The argument therefore is that the form that the implementation of Shari’ah takes in a society is determined primarily by the ideological priorities and political will of the state. Wael Hallaq has noted that codification “is not an inherently neutral form of law, nor is it an innocent tool of legal practice devoid of political or other goals.” In her study of state formation and Muslim personal law in the Maghreb, Mounira Charrad has clearly traced differences in Muslim personal law to differences in colonial experience and political processes in Tunisia, Algeria and Morocco. Her principal thesis is that the relationship between the emergent political elite in each country and the traditional extended kin-based tribes was critical to the interpretation of family law adopted by the former. Similarly the manner in which Shari’ah is interpreted, and the resolution of the tensions between different groups based on ideology, can only be resolved through open debate and democratisation of the legislative process. This applies also to the question of the limits of religious identity in a multi religious state. Dialogue and open discussion among various groups will lead to some form of consensus, underscoring the need to strengthen democratic institutions, respect for freedom of speech and conscience and a system of law. Ultimately these are not religious, but political questions and they require a patriotic elite committed to the unity and progress of the country.

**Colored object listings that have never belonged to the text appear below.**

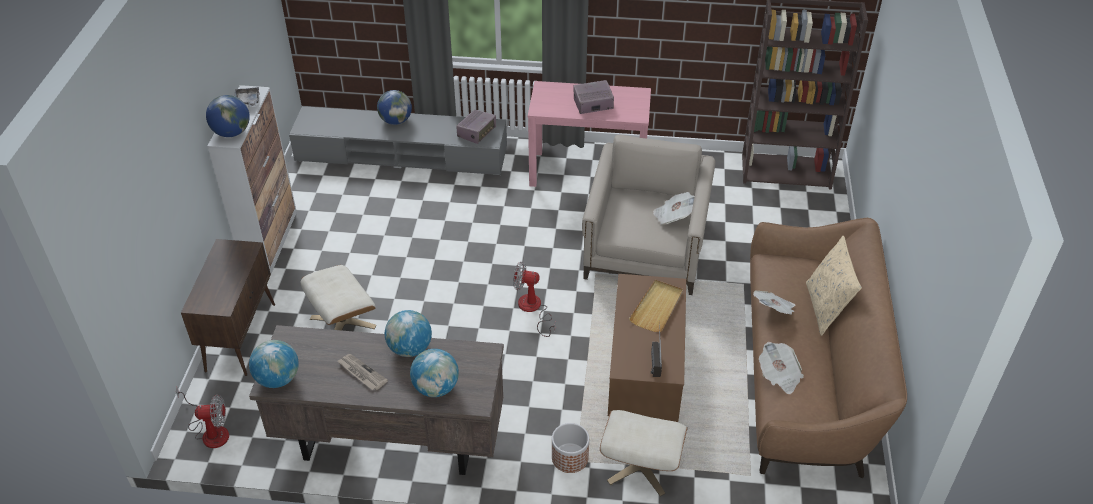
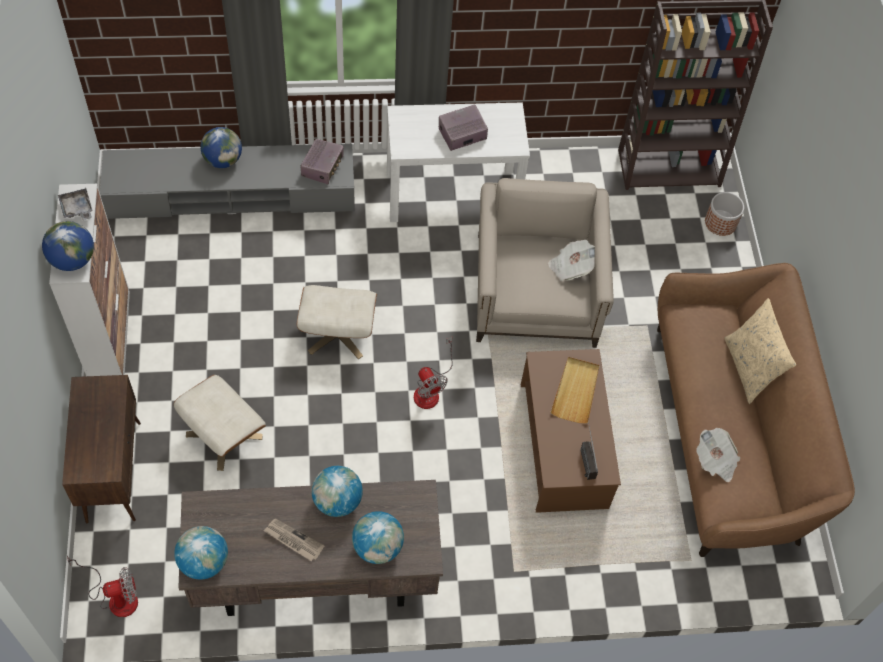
camera: 15 degrees left, 15 degrees up
fan [513,262,556,337] -> fan turned 120 degrees counterclockwise [414,337,453,409]
pink console table [528,81,651,187] -> white console table [387,102,530,222]
planter [552,423,589,473] -> planter moved to [705,192,744,236]
beige ottoman [600,410,688,496] -> beige ottoman moved to [297,285,377,359]
newspaper [753,291,795,315] -> none

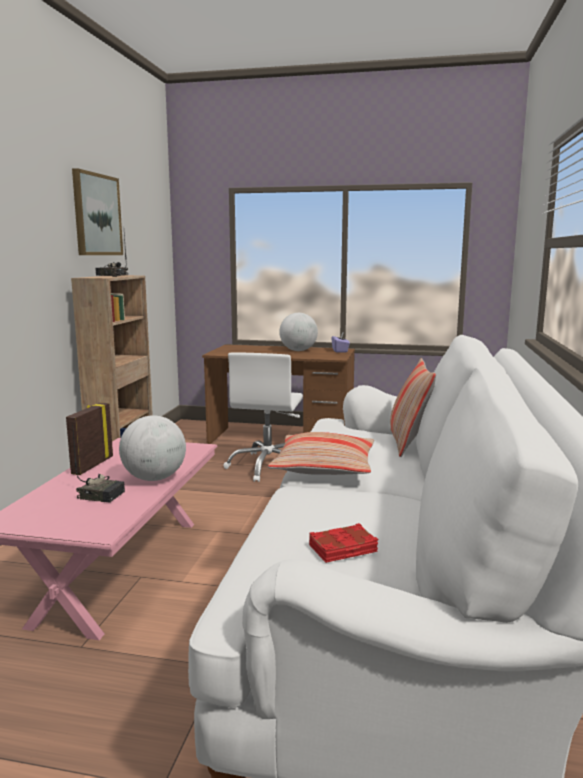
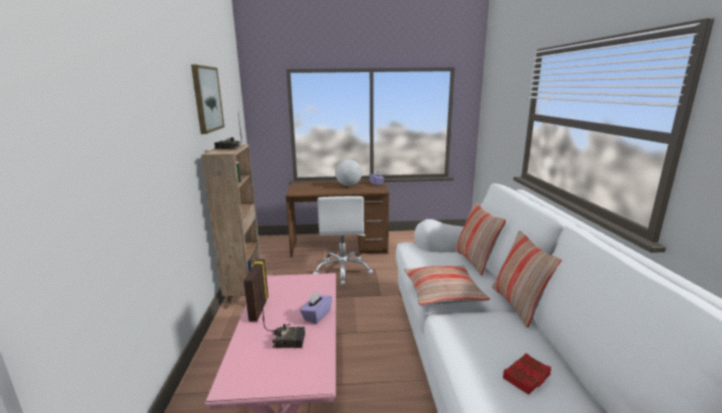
camera: 15 degrees left, 5 degrees up
globe [119,415,186,481] -> purple tissue box [300,291,332,324]
none -> pillow [492,231,562,328]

The substance of this argument is that what is often seen as a debate over the interpretation of Islamic law is often a debate over Muslim society and politics and how these should be structured and organised. To the extent that codification of the law is subject to the agency of political actors with concrete interests, the real contest is an ideological one, a challenge to those interests and their sacralisation through appropriation of the symbols of religion. We therefore are left with no option but to conclude that the major debates raised by Shari’ah shall be resolved not on the basis of theological arguments, but in the realm of politics and the political.